Velko wrote:
For example, if Facebook somehow manage to set a cookie while I was visiting "website1", browser process should not even be able to read that while I'm visiting "website2".
How would that work? The organization of the cookie database is very definitely an internal part of the browser. In this case, neither AppArmor nor SELinux could do anything, since the identity of the process reading the cookies is the same as the process that wrote them. In both cases it is the web browser. Unless the browser were to change contexts on each site call, but then it would be an opt-in thing for the browser, and they could just choose not to.
AndrewAPrice wrote:
When it comes to single user systems (personal computers, smart phones, even game consoles) - my most valuable files are my personal files (code, documents, save games - things I've put hundreds of hours into), and my least valuable files are binaries and operating system files that are an inconvenience but I can re-install. User based permissions give the opposite effect - they lock down system files, but any program you run has free rein on your personal files.
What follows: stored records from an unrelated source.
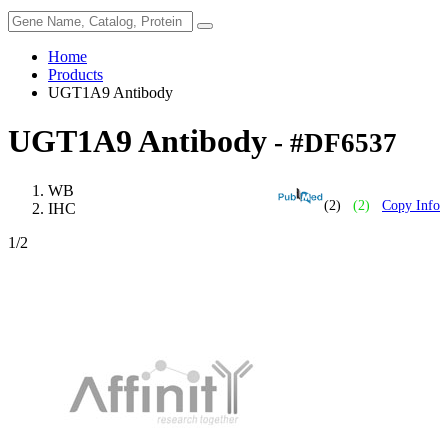
Home
Products
UGT1A9 Antibody
UGT1A9 Antibody
- #DF6537
WB
(2)
(2)
Copy Info
IHC
1
/2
Yeah, I should probably implement something akin to AppArmor (SELinux is for people with too much time. That would allow you to lock down your file system better. And indeed, much of Android's security system seems to go in that direction, requiring direct user consent for each permission for each app on installation, and then giving each app their own file systems (with the capability to browse the whole FS being a capability listed on installation). Implementing something like that might also be interesting.
Doesn't have anything to do with executable stacks, though.
Brynet-Inc wrote:
Other operating systems have a misfeature called PT_GNU_STACK which has lead to the problem of infectious executable stacks, meaning a miscompiled dynamic library (e.g. PAM) can contaminate things in such a way to force the process to have an executable stack.
Erm... how does that work? The main stack is mapped by the kernel, and the kernel doesn't see any library dependency other than the dependency on the program interpreter (dynamic linker). Unless GNU ld were to set the attributes of the main program's PT_GNU_STACK according to the stack attributes of the dependent libraries... but that would be dumb, as the library present at run time does not have to be the same as the one present at link time.
Yeah, anyway, that is precisely why I'm asking. So apparently I would be breaking GNU C local functions. Oh well, I shall survive. I rarely see those used at all.